### Work to complete:
Give again, word for word, every line in the entries below from the line with "972 530 9031" up to and including the line with "353 493 14156", and no other line.

### Exercise inputs:
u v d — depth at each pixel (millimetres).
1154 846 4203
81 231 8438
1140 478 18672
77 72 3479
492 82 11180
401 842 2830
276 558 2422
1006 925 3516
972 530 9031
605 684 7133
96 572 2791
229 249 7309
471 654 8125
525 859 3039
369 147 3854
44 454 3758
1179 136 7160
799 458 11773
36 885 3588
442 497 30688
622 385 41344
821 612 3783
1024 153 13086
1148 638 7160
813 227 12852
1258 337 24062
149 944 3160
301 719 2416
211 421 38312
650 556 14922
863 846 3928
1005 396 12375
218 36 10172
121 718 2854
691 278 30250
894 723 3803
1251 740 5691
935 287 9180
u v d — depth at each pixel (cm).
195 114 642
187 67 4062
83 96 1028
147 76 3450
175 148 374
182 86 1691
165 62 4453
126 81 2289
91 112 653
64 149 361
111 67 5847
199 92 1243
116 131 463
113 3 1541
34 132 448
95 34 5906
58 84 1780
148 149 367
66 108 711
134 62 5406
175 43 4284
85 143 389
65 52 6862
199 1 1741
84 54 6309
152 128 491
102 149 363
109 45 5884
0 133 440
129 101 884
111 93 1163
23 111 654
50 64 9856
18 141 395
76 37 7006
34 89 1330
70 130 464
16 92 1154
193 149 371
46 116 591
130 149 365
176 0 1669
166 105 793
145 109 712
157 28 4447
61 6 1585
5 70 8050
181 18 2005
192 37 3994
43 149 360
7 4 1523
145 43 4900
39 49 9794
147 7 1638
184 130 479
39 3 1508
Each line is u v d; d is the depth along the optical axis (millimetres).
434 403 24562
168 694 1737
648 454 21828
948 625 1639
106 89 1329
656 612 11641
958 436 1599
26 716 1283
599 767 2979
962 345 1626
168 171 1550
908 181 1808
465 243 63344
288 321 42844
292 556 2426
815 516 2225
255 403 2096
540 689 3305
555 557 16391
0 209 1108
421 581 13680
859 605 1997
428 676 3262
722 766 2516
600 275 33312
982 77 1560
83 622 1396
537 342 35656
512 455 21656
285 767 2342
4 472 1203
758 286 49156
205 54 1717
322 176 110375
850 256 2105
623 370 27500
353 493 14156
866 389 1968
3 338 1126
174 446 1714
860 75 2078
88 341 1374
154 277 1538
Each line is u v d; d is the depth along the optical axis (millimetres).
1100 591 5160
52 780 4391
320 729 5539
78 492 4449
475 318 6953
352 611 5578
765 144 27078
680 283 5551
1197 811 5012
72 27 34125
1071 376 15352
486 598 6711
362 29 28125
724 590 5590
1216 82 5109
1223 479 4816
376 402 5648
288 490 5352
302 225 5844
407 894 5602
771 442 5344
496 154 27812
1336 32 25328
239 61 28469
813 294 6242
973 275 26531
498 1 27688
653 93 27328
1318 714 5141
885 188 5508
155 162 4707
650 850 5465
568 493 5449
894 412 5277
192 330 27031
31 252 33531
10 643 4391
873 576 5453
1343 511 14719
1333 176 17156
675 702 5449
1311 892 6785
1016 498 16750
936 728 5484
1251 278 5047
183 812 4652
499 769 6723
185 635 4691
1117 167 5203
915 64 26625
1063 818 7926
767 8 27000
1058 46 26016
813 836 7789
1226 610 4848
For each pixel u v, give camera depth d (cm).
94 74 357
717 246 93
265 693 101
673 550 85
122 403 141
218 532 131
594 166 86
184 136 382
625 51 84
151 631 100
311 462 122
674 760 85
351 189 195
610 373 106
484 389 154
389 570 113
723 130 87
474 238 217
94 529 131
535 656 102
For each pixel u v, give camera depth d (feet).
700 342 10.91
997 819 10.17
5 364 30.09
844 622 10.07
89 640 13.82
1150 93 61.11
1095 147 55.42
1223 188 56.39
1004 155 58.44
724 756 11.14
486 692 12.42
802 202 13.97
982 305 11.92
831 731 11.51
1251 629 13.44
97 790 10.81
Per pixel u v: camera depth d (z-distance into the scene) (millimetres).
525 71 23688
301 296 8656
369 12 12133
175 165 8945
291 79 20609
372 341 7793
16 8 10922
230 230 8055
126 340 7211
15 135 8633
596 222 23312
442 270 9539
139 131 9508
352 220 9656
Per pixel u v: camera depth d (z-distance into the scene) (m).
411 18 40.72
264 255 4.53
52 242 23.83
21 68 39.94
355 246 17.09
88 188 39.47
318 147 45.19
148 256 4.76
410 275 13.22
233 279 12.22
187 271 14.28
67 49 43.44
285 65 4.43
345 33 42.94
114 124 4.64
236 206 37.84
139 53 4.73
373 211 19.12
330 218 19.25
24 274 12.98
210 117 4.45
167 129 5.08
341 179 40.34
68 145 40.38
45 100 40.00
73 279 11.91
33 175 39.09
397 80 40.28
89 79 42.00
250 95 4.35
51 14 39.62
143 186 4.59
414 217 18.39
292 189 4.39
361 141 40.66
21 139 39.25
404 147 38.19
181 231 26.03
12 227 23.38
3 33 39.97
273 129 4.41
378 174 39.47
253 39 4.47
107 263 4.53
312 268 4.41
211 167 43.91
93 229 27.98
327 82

### Task output:
972 530 9031
605 684 7133
96 572 2791
229 249 7309
471 654 8125
525 859 3039
369 147 3854
44 454 3758
1179 136 7160
799 458 11773
36 885 3588
442 497 30688
622 385 41344
821 612 3783
1024 153 13086
1148 638 7160
813 227 12852
1258 337 24062
149 944 3160
301 719 2416
211 421 38312
650 556 14922
863 846 3928
1005 396 12375
218 36 10172
121 718 2854
691 278 30250
894 723 3803
1251 740 5691
935 287 9180
u v d — depth at each pixel (cm).
195 114 642
187 67 4062
83 96 1028
147 76 3450
175 148 374
182 86 1691
165 62 4453
126 81 2289
91 112 653
64 149 361
111 67 5847
199 92 1243
116 131 463
113 3 1541
34 132 448
95 34 5906
58 84 1780
148 149 367
66 108 711
134 62 5406
175 43 4284
85 143 389
65 52 6862
199 1 1741
84 54 6309
152 128 491
102 149 363
109 45 5884
0 133 440
129 101 884
111 93 1163
23 111 654
50 64 9856
18 141 395
76 37 7006
34 89 1330
70 130 464
16 92 1154
193 149 371
46 116 591
130 149 365
176 0 1669
166 105 793
145 109 712
157 28 4447
61 6 1585
5 70 8050
181 18 2005
192 37 3994
43 149 360
7 4 1523
145 43 4900
39 49 9794
147 7 1638
184 130 479
39 3 1508
Each line is u v d; d is the depth along the optical axis (millimetres).
434 403 24562
168 694 1737
648 454 21828
948 625 1639
106 89 1329
656 612 11641
958 436 1599
26 716 1283
599 767 2979
962 345 1626
168 171 1550
908 181 1808
465 243 63344
288 321 42844
292 556 2426
815 516 2225
255 403 2096
540 689 3305
555 557 16391
0 209 1108
421 581 13680
859 605 1997
428 676 3262
722 766 2516
600 275 33312
982 77 1560
83 622 1396
537 342 35656
512 455 21656
285 767 2342
4 472 1203
758 286 49156
205 54 1717
322 176 110375
850 256 2105
623 370 27500
353 493 14156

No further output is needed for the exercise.